Given that a triangle has edges of ratio 2 : 3 : 4, the task is to determine the three angles, say in degrees. I started by drawing 4 cm segment on the paper, then drew perpendicular segments of lengths 2 and 3 cm going up from the endpoints of the original segment. With a compass I drew arcs from the endpoints of the perpendicular segments, and their intersection allowed me to determine a triangle s.t. its edges meet the 2 : 3 : 4 (cm) ratio requirement. Visually:
As happy as I am for being able to construct the triangle, I don't quite know how to proceed. I feel that the 2-4 angle (sorry I forgot to label) is 45°, the 3-4 one 30°, leaving 105° for the 2-3 angle. But I need some guidance as to how to approach actually proving those (or if those guesses are wrong, how to determine the actual angles). Thanks in advance for any hints/suggestions.
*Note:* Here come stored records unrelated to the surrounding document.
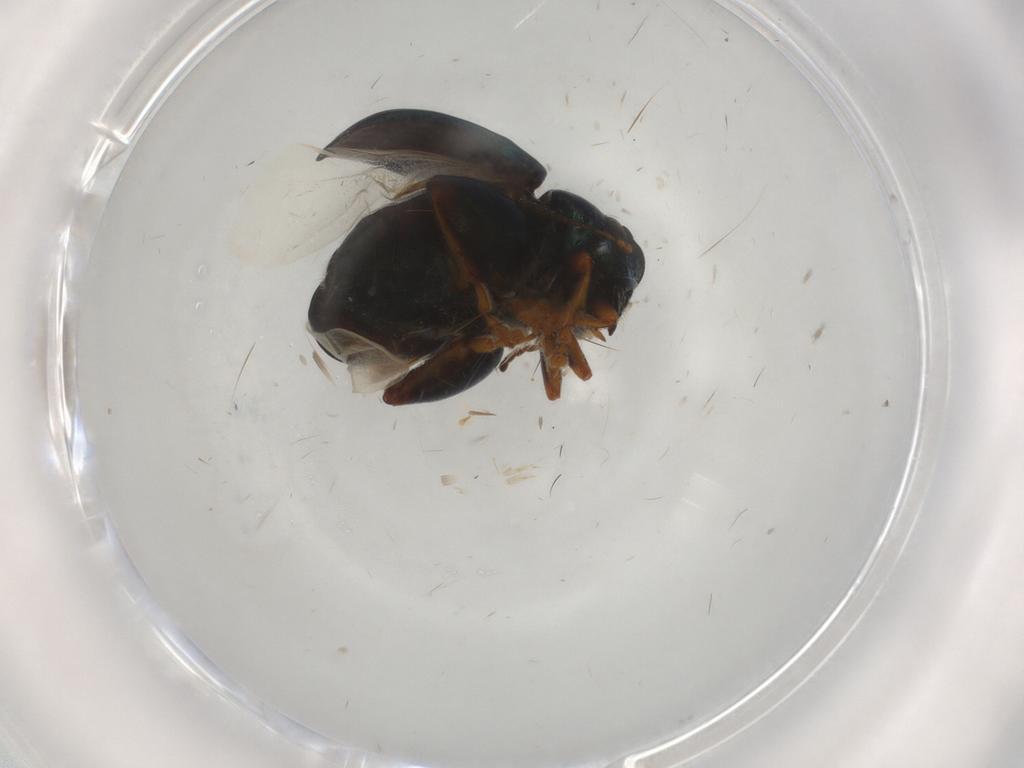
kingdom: Animalia
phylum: Arthropoda
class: Insecta
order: Coleoptera
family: Chrysomelidae
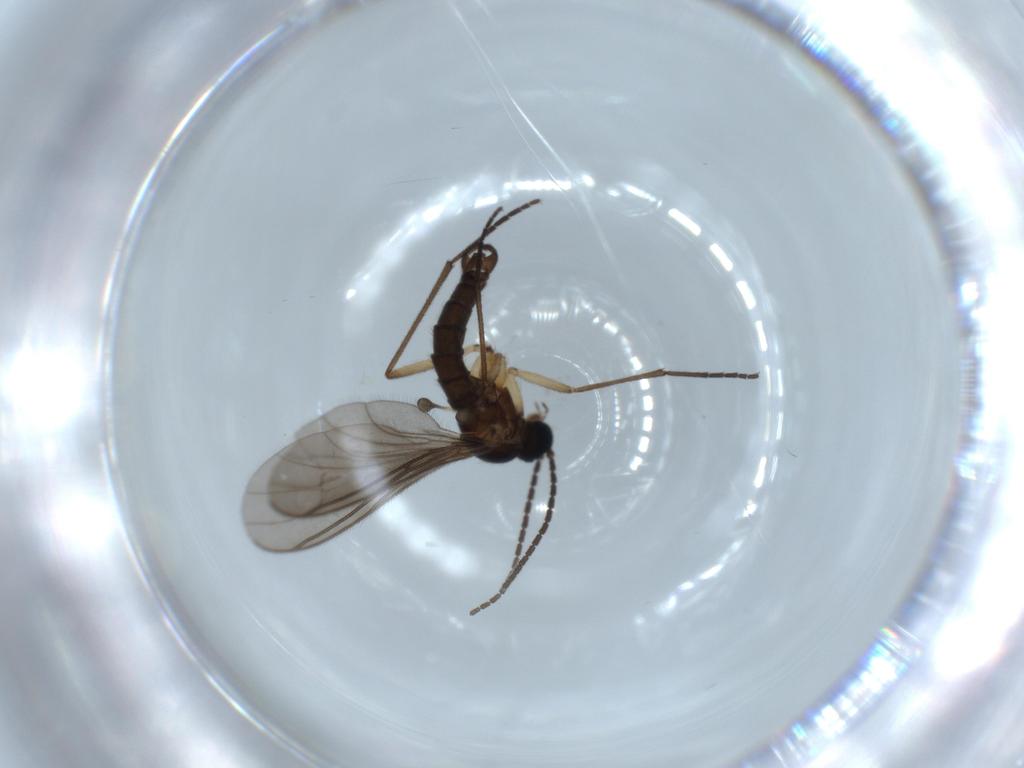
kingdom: Animalia
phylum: Arthropoda
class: Insecta
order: Diptera
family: Sciaridae
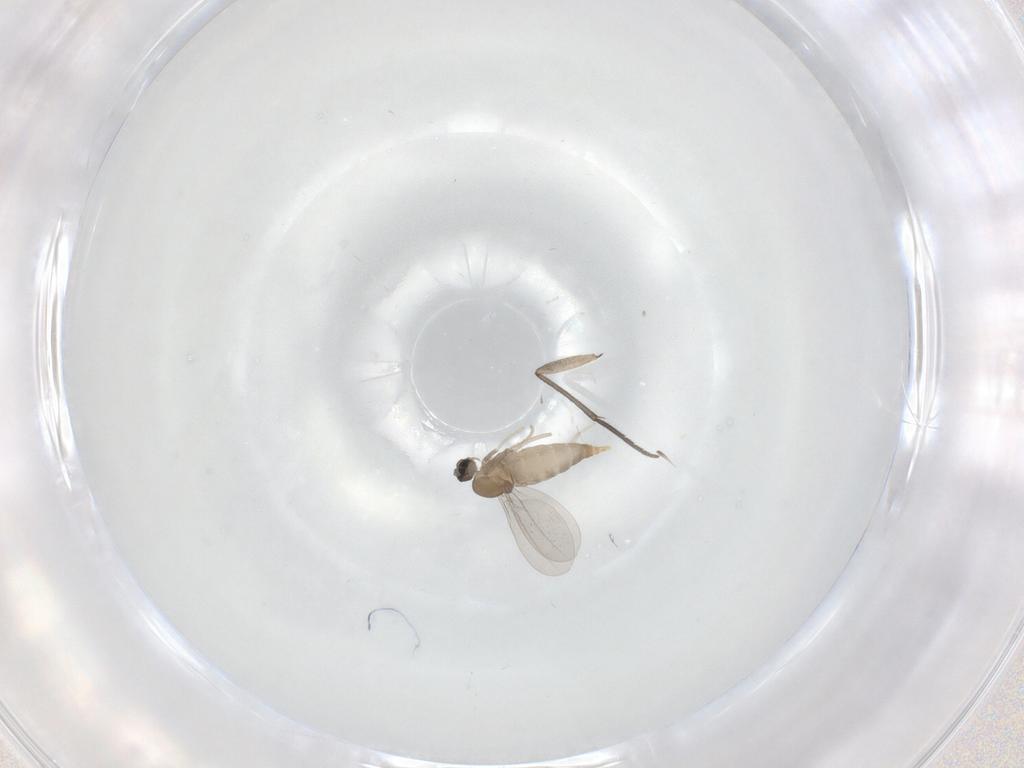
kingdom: Animalia
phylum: Arthropoda
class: Insecta
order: Diptera
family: Cecidomyiidae
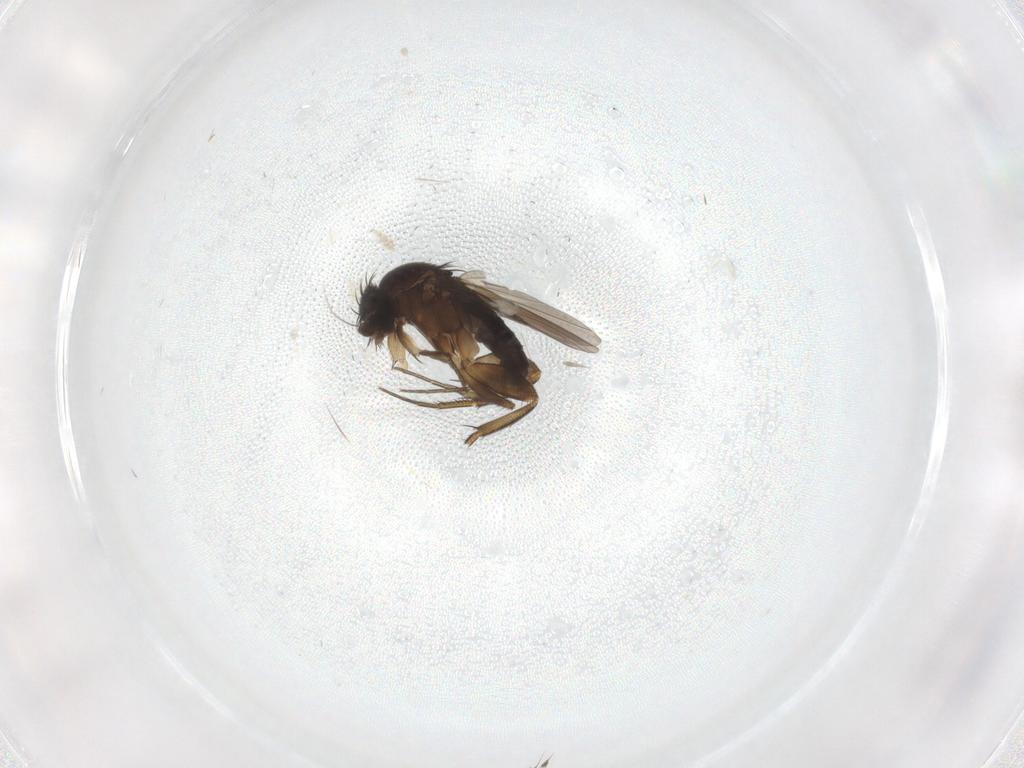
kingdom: Animalia
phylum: Arthropoda
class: Insecta
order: Diptera
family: Phoridae
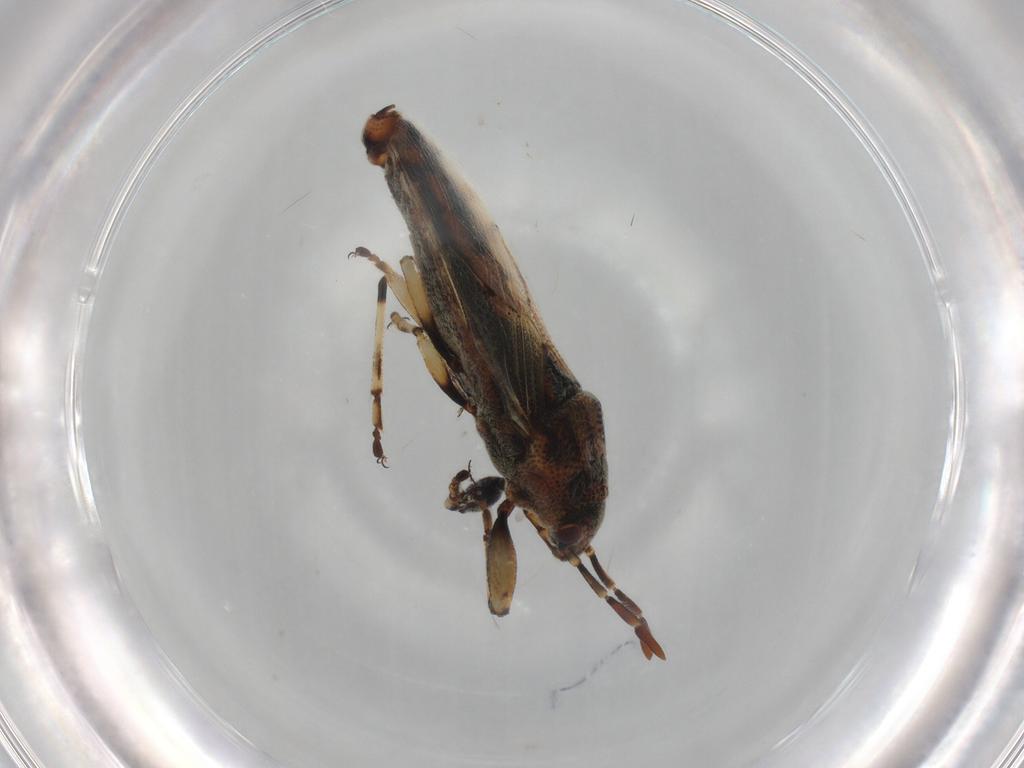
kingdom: Animalia
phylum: Arthropoda
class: Insecta
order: Hemiptera
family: Pachygronthidae
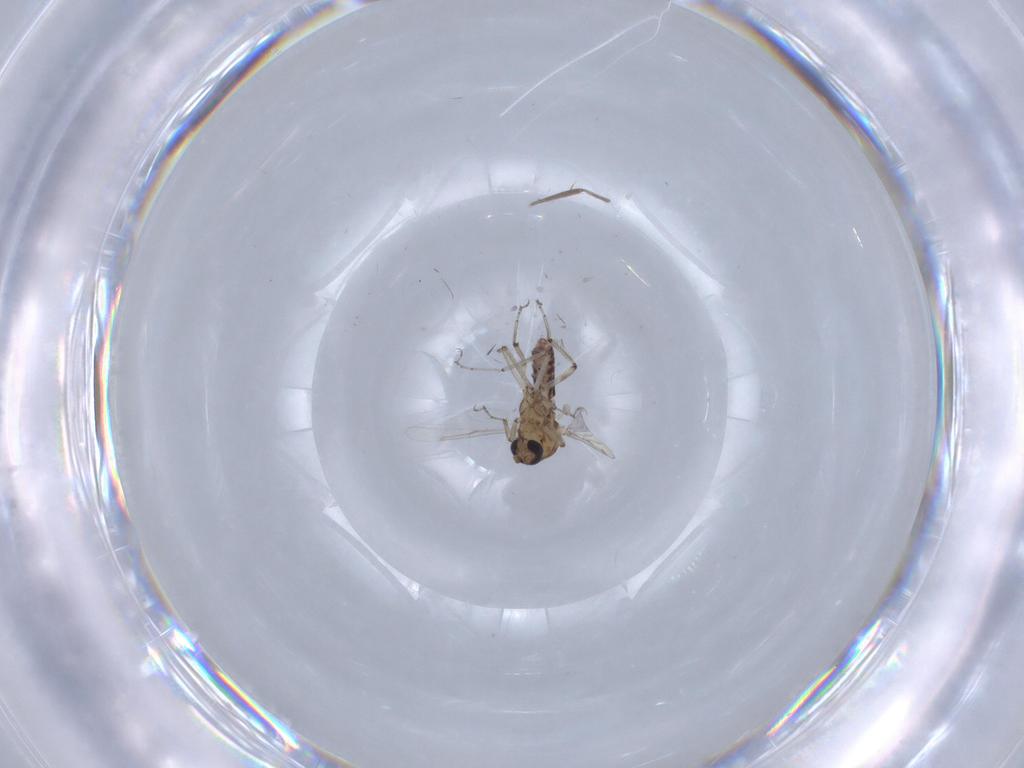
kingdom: Animalia
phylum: Arthropoda
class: Insecta
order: Diptera
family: Ceratopogonidae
Let your triangle be $ABC$, with $A$ at the bottom left, $B$ at the bottom right, and $C$ on top.
Drop a perpendicular from $C$ to $AB$, meeting $AB$ at $P$.
Let $AP=x$. Then $BP=4-x$. Let $CP=h$.
By the Pythagorean Theorem on the two smaller triangles, we have $$x^2+h^2=4 \quad\text{and}\quad (4-x)^2+h^2=9.$$ Expand and subtract. We get $16-8x=5$ and therefore $x=\frac{11}{8}$.
It follows that the cosine of the angle at $A$ is equal to $\frac{11/8}{2}$, that is, $\frac{11}{16}$. Thus (calculator) the angle at $A$ is about $46.57^\circ$.